Ia juga menyoroti potensi besar Lampung, termasuk Pelabuhan Panjang yang masih memiliki ruang pengembangan, serta peran Lampung sebagai penopang ekspor kopi nasional.
Nilai transaksi ekspor-impor melalui Pelabuhan Panjang disebut mencapai triliunan rupiah.
Menurutnya, potensi tersebut dapat menjadi dasar pengembangan skema pembiayaan obligasi daerah agar masyarakat dapat ikut berpartisipasi dalam pembangunan dan merasakan manfaat ekonominya secara langsung.
“Penerbitan obligasi daerah sebenarnya tidak rumit. Yang penting adalah mekanisme yang sederhana, efektif, dan mudah diterapkan,” ujarnya.
Ia menambahkan bahwa seluruh wilayah Sumatera Bagian Selatan, termasuk Bangka Belitung, Sumatera Selatan, Bengkulu, Jambi, dan Lampung memiliki potensi besar untuk mengembangkan skema pembiayaan ini secara bersama-sama.

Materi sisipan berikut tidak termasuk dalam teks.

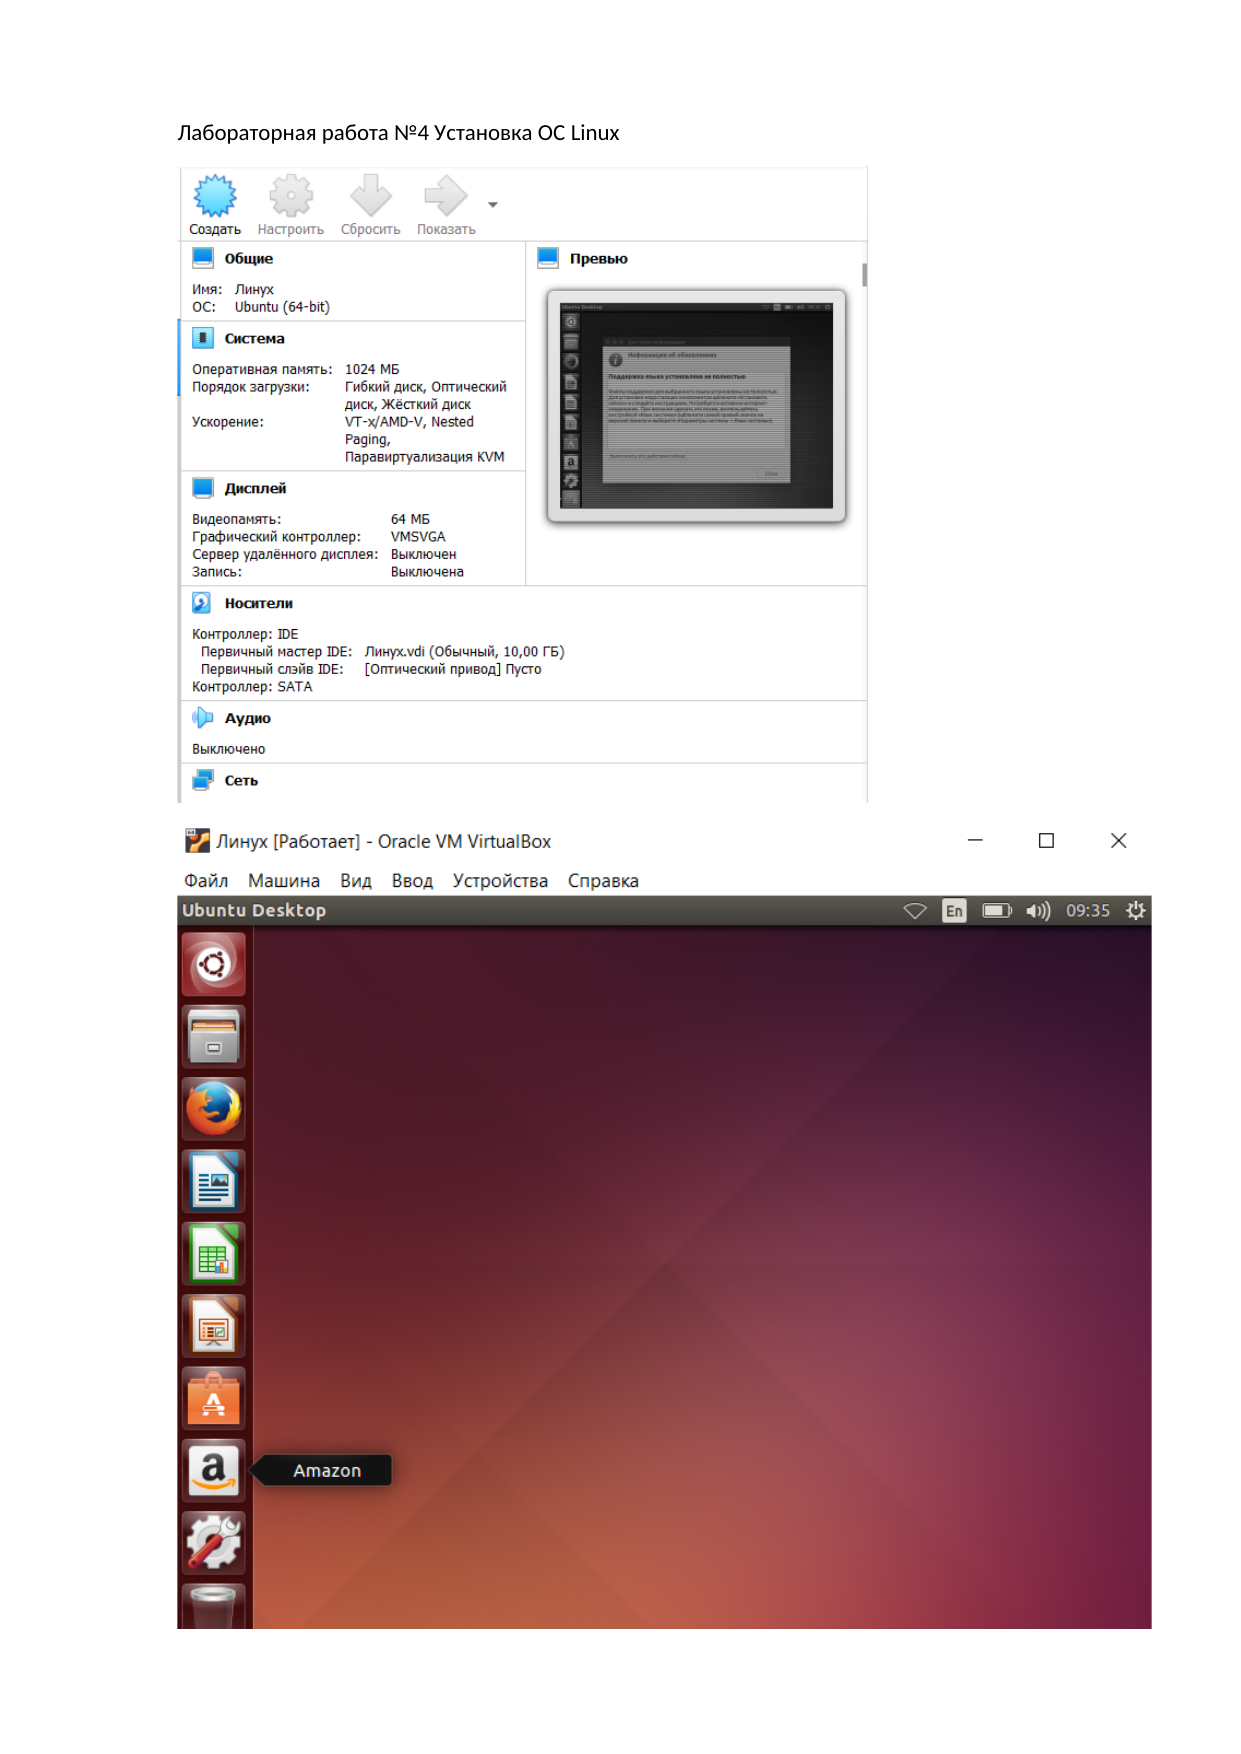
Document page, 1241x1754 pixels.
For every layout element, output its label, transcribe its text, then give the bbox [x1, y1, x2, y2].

text Лабораторная работа №4 Установка ОС Linux [177, 118, 1152, 146]
picture [177, 821, 1152, 1629]
picture [177, 165, 868, 803]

Arifin juga mencontohkan praktik di sejumlah negara seperti Tiongkok, Jepang, dan Singapura yang berhasil membangun daerah melalui obligasi daerah dengan partisipasi masyarakat.
“Dengan sinergi yang baik, kita dapat menghadirkan sumber pembiayaan baru yang dikelola secara profesional dan transparan untuk kesejahteraan masyarakat,” tutupnya.